High-Level Development Partners Adopt “Blueprint for Catalysing a Resilient Africa,” Setting Direction for AAAP 2.0

N airobi, Kenya – 5 September 2025: Co-chaired by the Republic of Kenya and the Global Center on Adaptation (GCA), the High-Level Development Partners Committee today adopted a communique—“A Blueprint for Catalysing a Resilient Africa”—to guide the next phase of the Africa Adaptation Acceleration Program (AAAP 2.0). The communique consolidates lessons from AAAP’s first phase (2021–2025) and aligns partners on a focused, scaled plan through 2030.

AAAP’s first phase established one of the world’s leading adaptation-finance mainstreaming efforts, embedding climate resilience solutions into $25 billion of international financial institution (IFI) investments across infrastructure, agriculture, and essential services—reaching over 200 million people and supporting more than 1 million jobs in 40 African countries. The program delivered strong value for money, including a leverage ratio of 1:1,370 (vs. a 1:100 target), benefit-to-cost ratios of 3–5:1, and an IRR above 20%. Partners identified opportunities to further strengthen monitoring and evaluation, deepen gender and social inclusion (already above 70%), and integrate learning more systematically.
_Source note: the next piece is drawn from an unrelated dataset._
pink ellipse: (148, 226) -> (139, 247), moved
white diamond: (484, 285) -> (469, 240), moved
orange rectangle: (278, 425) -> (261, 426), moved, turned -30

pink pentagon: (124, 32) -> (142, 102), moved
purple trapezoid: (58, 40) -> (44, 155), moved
AAAP 2.0: Focus, urgency and private-finance leadership
With the world nearing a 1.5°C overshoot and Africa requiring ~$500 billion in adaptation finance by 2030, the communique calls for a step-change in mobilization—particularly from the private sector—while preserving the catalytic role of development finance. AAAP 2.0 will concentrate on three mutually reinforcing goals:

  • Climate-prepare Africa’s food systems—empowering smallholder farmers to drive resilient growth;
  • Future-proof infrastructure and urban zones—leveraging nature to withstand climate extremes and enable investment;
  • Unlock resilient finance—crowding in domestic and international capital, reinforcing national financial systems, and scaling responsible, market-ready instruments.
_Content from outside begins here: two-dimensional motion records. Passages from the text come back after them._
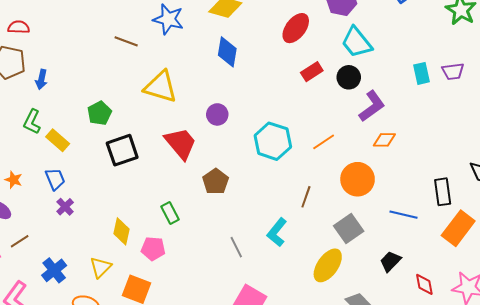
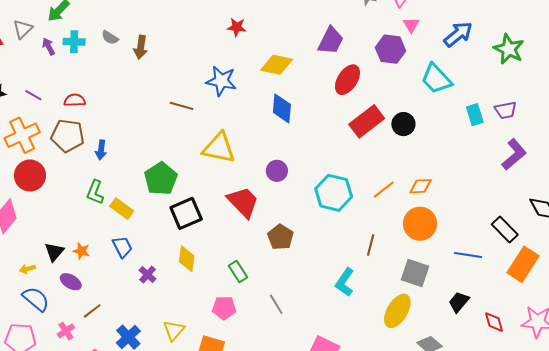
cyan trapezoid: (357, 42) -> (436, 79), moved
red rectangle: (312, 72) -> (367, 121), size x1.6
purple L-shape: (372, 106) -> (514, 154), moved
green pentagon: (99, 113) -> (161, 179), size x1.4
orange diamond: (384, 140) -> (421, 186), moved
black rectangle: (443, 192) -> (505, 230), turned -32
purple cross: (65, 207) -> (148, 275), moved
gray square: (349, 229) -> (415, 273), turned -32
yellow diamond: (122, 231) -> (187, 259), moved
gray line: (236, 247) -> (276, 304), moved

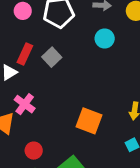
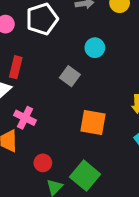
cyan circle: (105, 38) -> (95, 48), moved
gray square: (52, 57) -> (70, 76), moved

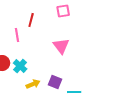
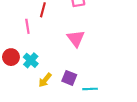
yellow arrow: (33, 84) -> (45, 80), turned 152

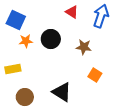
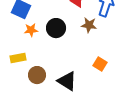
brown star: (84, 47) -> (89, 25), moved
brown circle: (25, 97) -> (37, 75), moved

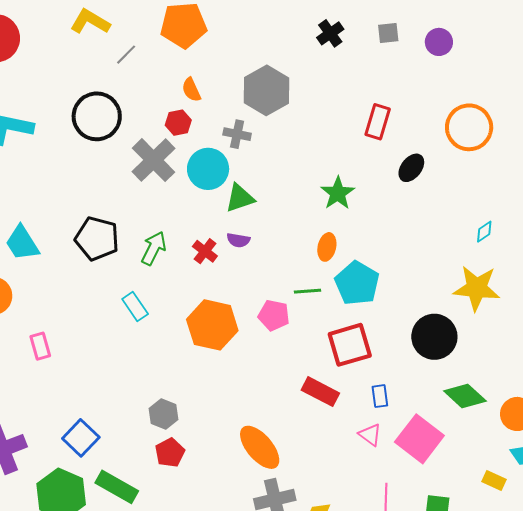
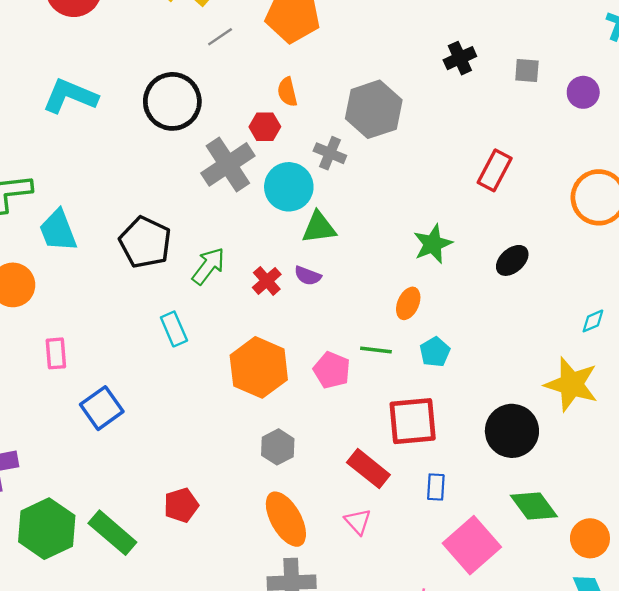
black ellipse: (411, 168) -> (512, 260), moved
cyan pentagon: (357, 283) -> (435, 352), size x0.6
gray hexagon: (164, 414) -> (278, 447), moved
pink triangle: (370, 435) -> (358, 522), moved
blue square: (81, 438) -> (102, 408), moved

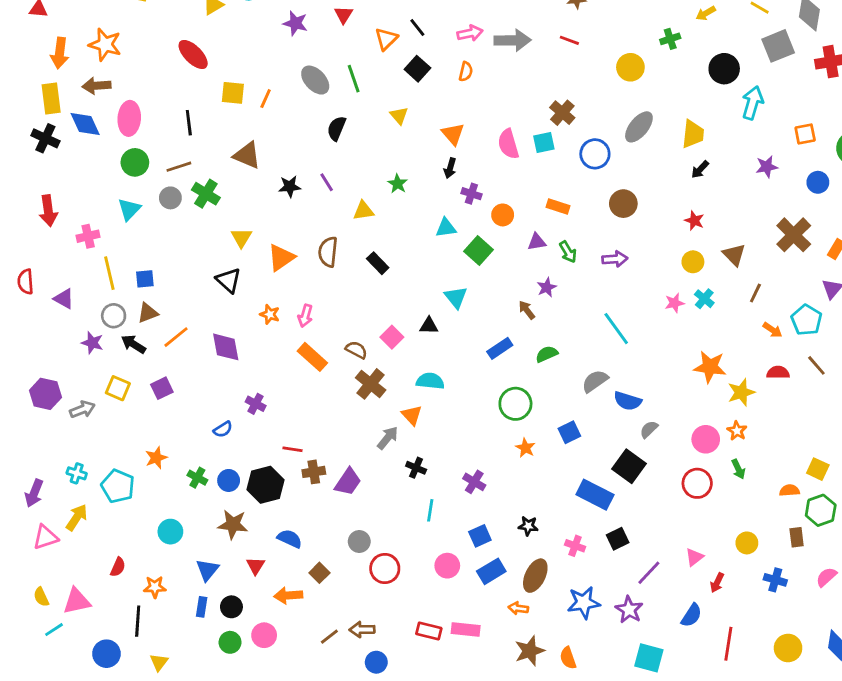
To translate vision into impact, AAAP 2.0 will operate through three delivery channels: a Transmission Belt for channeling cutting-edge expertise into bankable solutions; a Capability Accelerator to build institutional capacity with regional and national partners; and an Innovation Hub to curate learning, innovation, and locally led action. Community leadership, gender and social inclusion, youth empowerment, and job creation will be mainstreamed across all operations.

AAAP 2.0 will expand beyond traditional IFI partners to include new multilateral development banks, commercial banks, national DFIs, philanthropic organizations, and regulators—working in closer concert with AU institutions (including AUDA-NEPAD), regional economic communities, and centres of excellence. The next phase emphasizes systems change and national ownership, including replicable digital tools, codified curricula and masterclasses, and standards, guidelines, and taxonomies to help transform markets. The communique notes alignment with the establishment of a new headquarters on the continent to anchor long-term sustainability.

Professor Patrick V. Verkooijen, President & CEO, Global Center on Adaptation (GCA), said:
“Adaptation is Africa’s growth strategy. The numbers from Phase 1 speak for themselves—strong leverage, robust benefit-cost ratios, and transformative reach. With AAAP 2.0 we will deepen national ownership, expand partnerships with banks and markets, and hard-wire resilience into food systems, cities, and finance so Africa can thrive in a warming world.”

The Co-Chairs’ Summary is being submitted to the Committee of African Heads of State and Government on Climate Change (CAHOSCC) for political guidance, ensuring alignment with continental priorities.